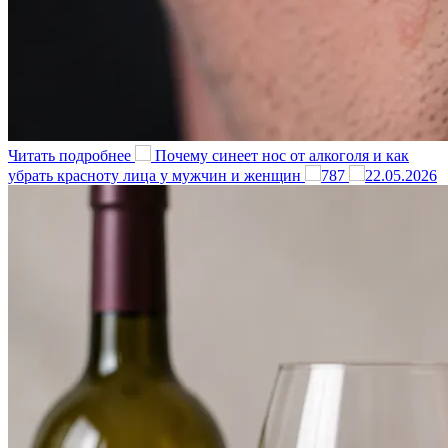
Читать подробнее
Почему синеет нос от алкоголя и как
убрать красноту лица у мужчин и женщин
787
22.05.2026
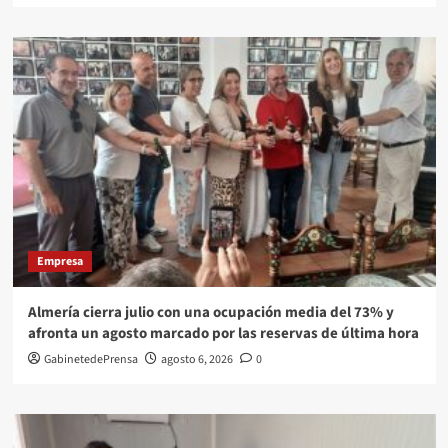
Empresa
Almería cierra julio con una ocupación media del 73% y
afronta un agosto marcado por las reservas de última hora
GabinetedePrensa
agosto 6, 2026
0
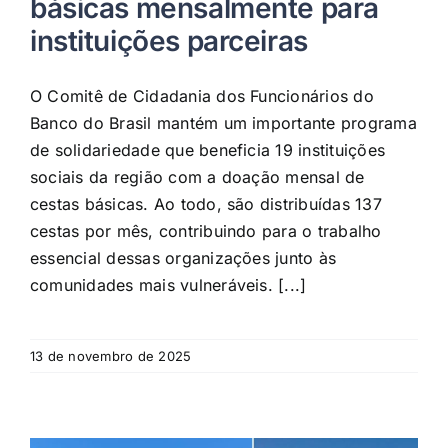
básicas mensalmente para
instituições parceiras
O Comitê de Cidadania dos Funcionários do
Banco do Brasil mantém um importante programa
de solidariedade que beneficia 19 instituições
sociais da região com a doação mensal de
cestas básicas. Ao todo, são distribuídas 137
cestas por mês, contribuindo para o trabalho
essencial dessas organizações junto às
comunidades mais vulneráveis. [...]
13 de novembro de 2025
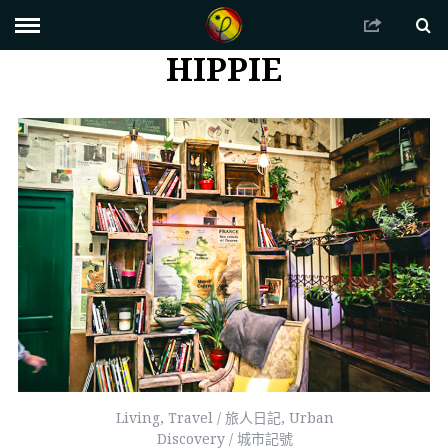
HIPPIE
Living
,
Travel / 旅人日記
,
Urban
Discovery / 城市記號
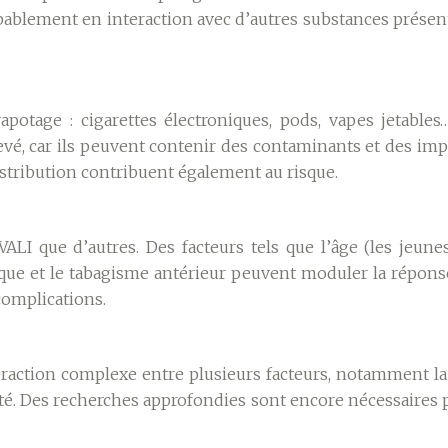
bablement en interaction avec d’autres substances présent
vapotage : cigarettes électroniques, pods, vapes jetabl
vé, car ils peuvent contenir des contaminants et des imp
istribution contribuent également au risque.
VALI que d’autres. Des facteurs tels que l’âge (les jeun
ique et le tabagisme antérieur peuvent moduler la répons
complications.
eraction complexe entre plusieurs facteurs, notamment la
té. Des recherches approfondies sont encore nécessaires 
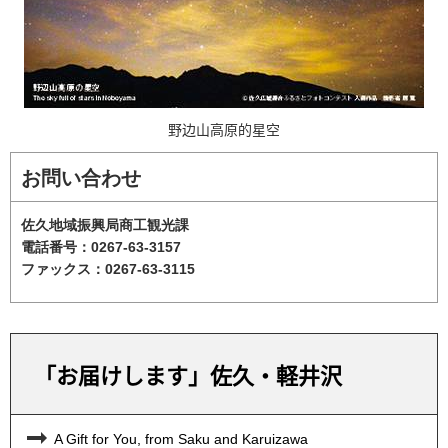
野边山高原的星空
お問い合わせ
佐久地域振興局商工観光課
電話番号：0267-63-3157
ファックス：0267-63-3115
「お届けします」佐久・軽井沢
A Gift for You, from Saku and Karuizawa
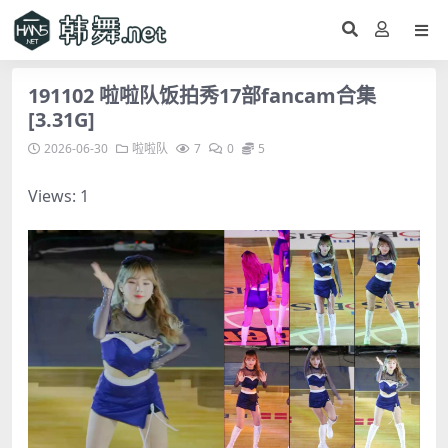
191102 啦啦队饭拍秀17部fancam合集
[3.31G]
2026-06-30
啦啦队
7
0
5
Views: 1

§ **WHAT THE EXERCISE ASKS**:
Look through the entries for lines containing the word "peuvent" and return each one.

§ **SOLUTION**:
vé, car ils peuvent contenir des contaminants et des imp
ique et le tabagisme antérieur peuvent moduler la répons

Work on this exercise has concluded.